▸ INSTRUCCIONES
a) Responde brevemente, a partir del texto sobre la Filarmónica de Viena y el nazismo:
(i) ¿En qué año tuvo lugar el «anschluss»?
(ii) ¿En qué lugar presentó la formación el documental?
(iii) ¿Quién se unió a Yehudi Menuhin en el apoyo a Furtwangler durante la «desnazificación»?
b) Edita el texto sobre la Filarmónica de Viena y el nazismo. Copia el fragmento que va de "Gustav Furtwangler nació" a "unió Sergiu Celibidache.", ambos incluidos, y pon "mala fama" en lugar de "leyenda negra".
c) Convierte en una lista el párrafo del texto sobre la Filarmónica de Viena y el nazismo que empieza por "Gustav Furtwangler nació". Conserva sus datos principales.

━━━━━ TEXTO DEL DOCUMENTO

Historia

...y los músicos que tocaban al compás de Hitler

De los espías austriacos apenas hay rastro, ya que Hitler se encargó, desde el mismo momento en que llegó al poder, de eliminar cualquier movimiento de resistencia, de barrerlo de un plumazo. Además, es un hecho contrastado que la sociedad austriaca cambió rápidamente de bando tras el «anschluss», expresión germana para definir la incorporación de Austria a la Alemania nazi, en 1938. La Filarmónica de Viena no fue ajena a este proceso y su filiación con el nacionalsocialismo era un secreto a voces. Lo que a ciencia cierta se desconocía, aunque las señales eran más evidentes, era su grado de implicación. Las críticas hacia el oscurantismo de la historia de la formación se dejaron sentir meses atrás. Para arrojar luz sobre la historia, la formación presentó el domingo un documental en la Ópera Estatal de Viena (al que asistieron, entre otros, los batutas Franz Welser-Most y Zubin Mehta) sobre el papel jugado durante el nazismo en cuya investigación han colaborado los historiadores Bernadette Myrhofer, Oliver Rathkolb y Fritz Trümpi. El vídeo estaba pensado que se diera a conocer hoy, fecha exacta del cumplimiento del 75º aniversario de la anexión de Austria por el Tercer Reich; sin embargo, dada al amplitud del estudio las conclusiones se darán a conocer por entregas. ¿Qué sucedió con los músicos judíos tras la llegada de Hitler al poder? ¿Continuaron en la orquesta o fueron expulsados de ella ipso facto? Según Beyrhofer, trece músicos activos y otros tres jubilados fueron deportados u obligados a huir. Cinco corrieron peor suerte y fueron asesinados, otro falleció a consecuencia del desahucio de su casa y otro murió al ser anunciada su inminente deportación. Según el informe, por orden de los nazis fueron despedidos todos los artistas judíos de la orquesta y de la Ópera de Viena, aunque tras la guerra, apenas hubo músicos nazis, que llegaron a ser más de la mitad de los 123 titulares. «Resulta siempre doloroso saber que dentro de tu propia familia se ha obrado mal (...) Pero los hechos son lo que son y la historia no se puede cambiar», declaró Dominique Meyer, al frente de la Ópera de Viena.

Injusta leyenda negra

Gustav Furtwangler nació en el seno de una familia cultivada, de intelectuales. Estuvo al frente de las orquestas filarmónicas de Berlín y Viena. Sus relaciones con el Tercer Reich fueron muy conflictivas: desde los inicios se mostró en desacuerdo con sus postulados, pero la decisión de no abandonar Alemania tras la llegada de Hitler al poder y tocar para él proyectó sobre el director una leyenda negra que le acompañó hasta su muerte. Uno de los músicos que le apoyaron en el denominado proceso de «desnazificación» fue Yehudi Menuhin, a quien se unió Sergiu Celibidache.

━━━━━━━━━━
━━━━━ REGISTROS

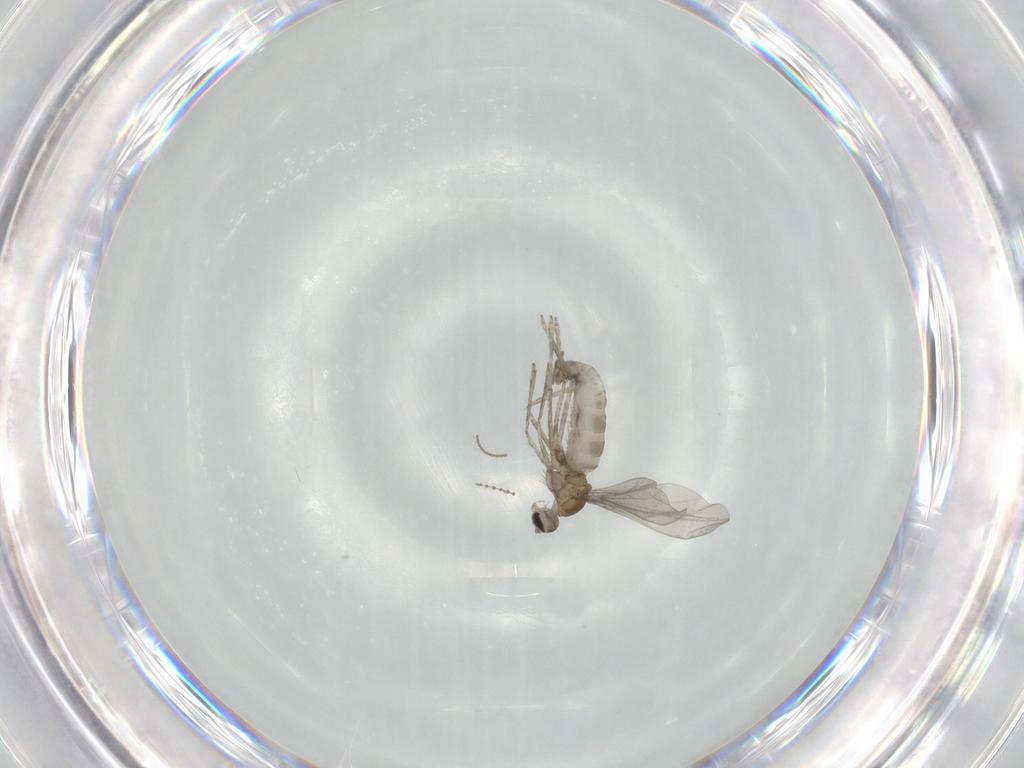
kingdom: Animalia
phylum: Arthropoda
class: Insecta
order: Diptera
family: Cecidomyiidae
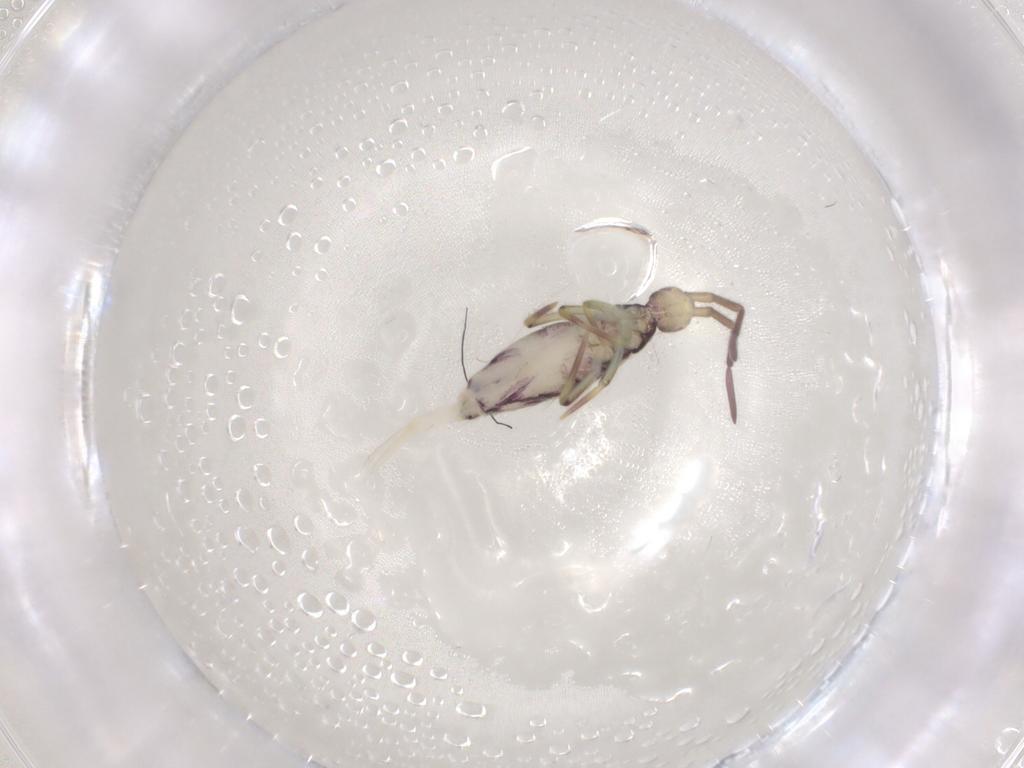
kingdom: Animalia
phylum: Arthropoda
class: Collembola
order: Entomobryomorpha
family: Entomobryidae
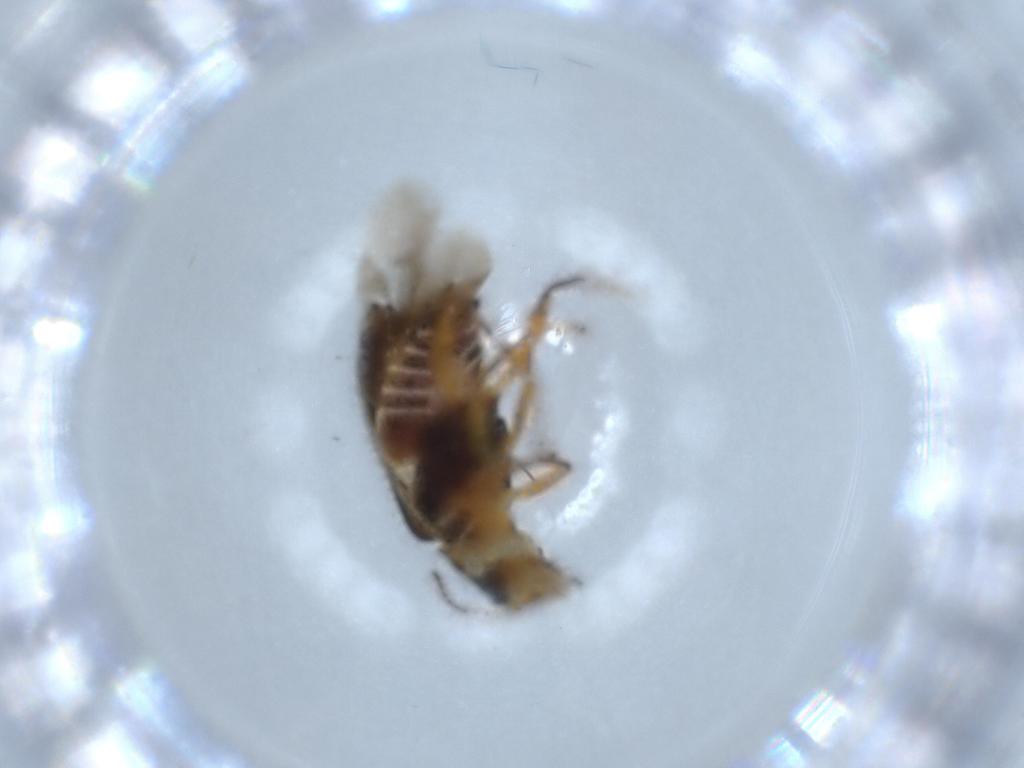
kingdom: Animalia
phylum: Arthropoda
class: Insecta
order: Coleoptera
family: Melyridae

━━━━━━━━━━
━━━━━ REGISTROS

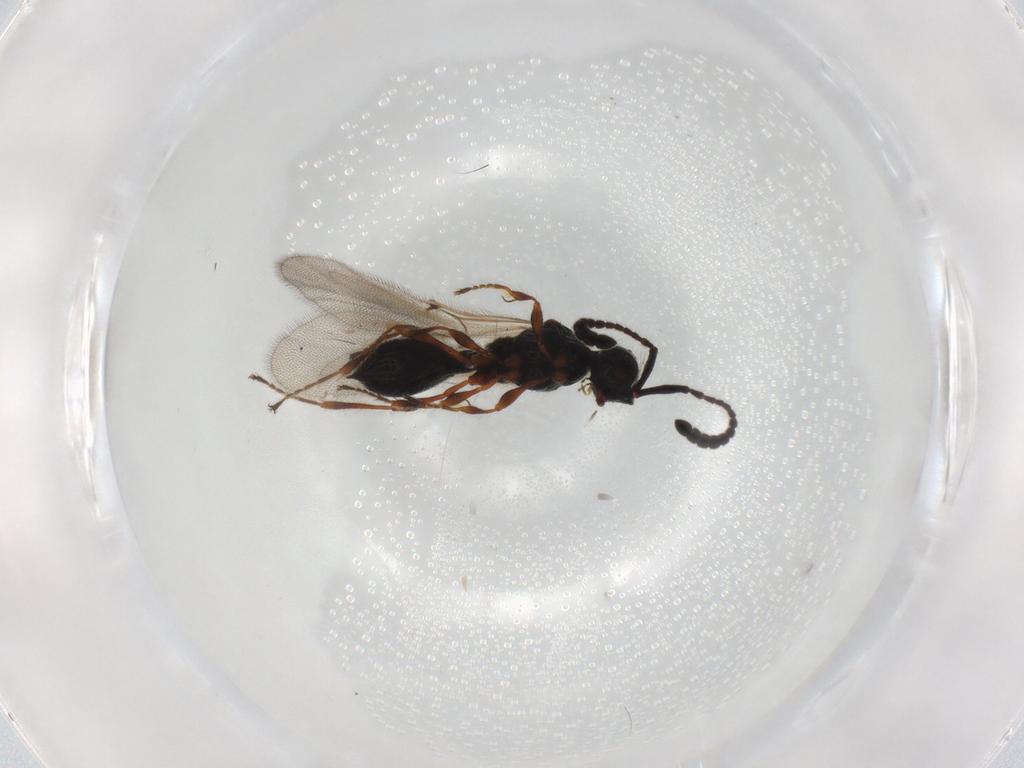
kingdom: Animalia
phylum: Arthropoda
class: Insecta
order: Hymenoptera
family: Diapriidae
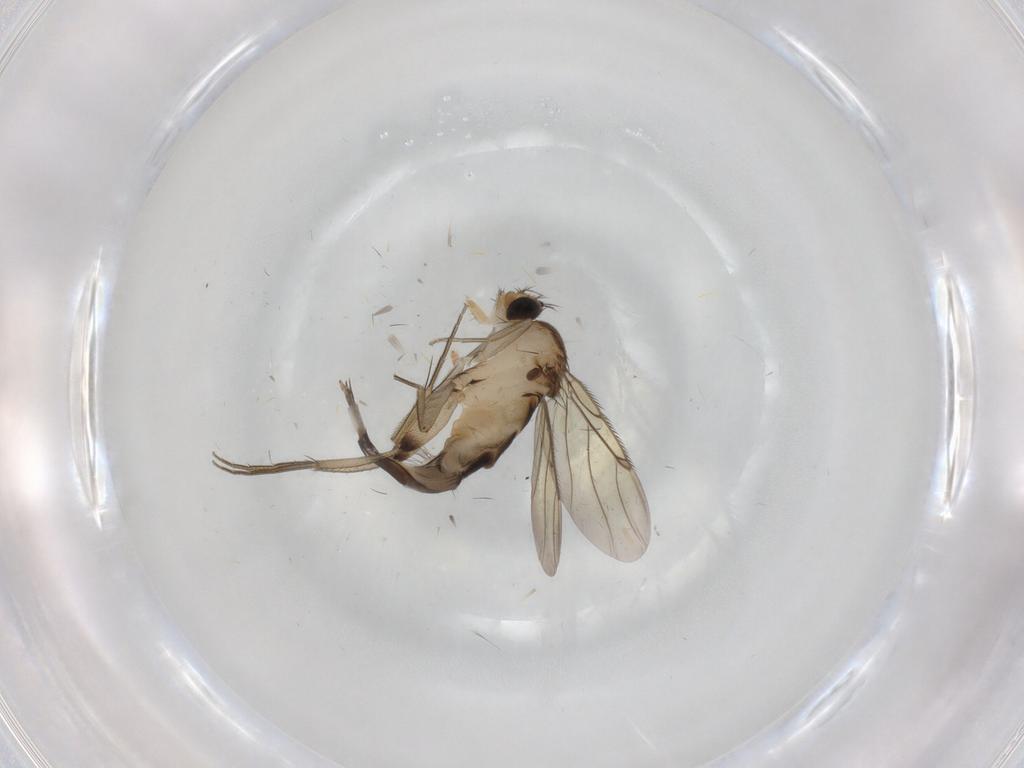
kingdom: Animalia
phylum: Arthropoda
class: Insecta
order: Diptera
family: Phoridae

━━━━━━━━━━

▸ RESULTADOS DEL EJERCICIO
a)
(i) En 1938.
(ii) En la Ópera Estatal de Viena.
(iii) Sergiu Celibidache.

b)
Gustav Furtwangler nació en el seno de una familia cultivada, de intelectuales. Estuvo al frente de las orquestas filarmónicas de Berlín y Viena. Sus relaciones con el Tercer Reich fueron muy conflictivas: desde los inicios se mostró en desacuerdo con sus postulados, pero la decisión de no abandonar Alemania tras la llegada de Hitler al poder y tocar para él proyectó sobre el director una mala fama que le acompañó hasta su muerte. Uno de los músicos que le apoyaron en el denominado proceso de «desnazificación» fue Yehudi Menuhin, a quien se unió Sergiu Celibidache.

c)
- Gustav Furtwangler nació en una familia cultivada, de intelectuales.
- Dirigió las orquestas filarmónicas de Berlín y Viena.
- Sus relaciones con el Tercer Reich fueron muy conflictivas, y desde el principio rechazó sus postulados.
- Decidió no abandonar Alemania tras la llegada de Hitler al poder y tocar para él, lo que le valió una leyenda negra hasta su muerte.
- En el proceso de «desnazificación» le apoyaron Yehudi Menuhin y Sergiu Celibidache.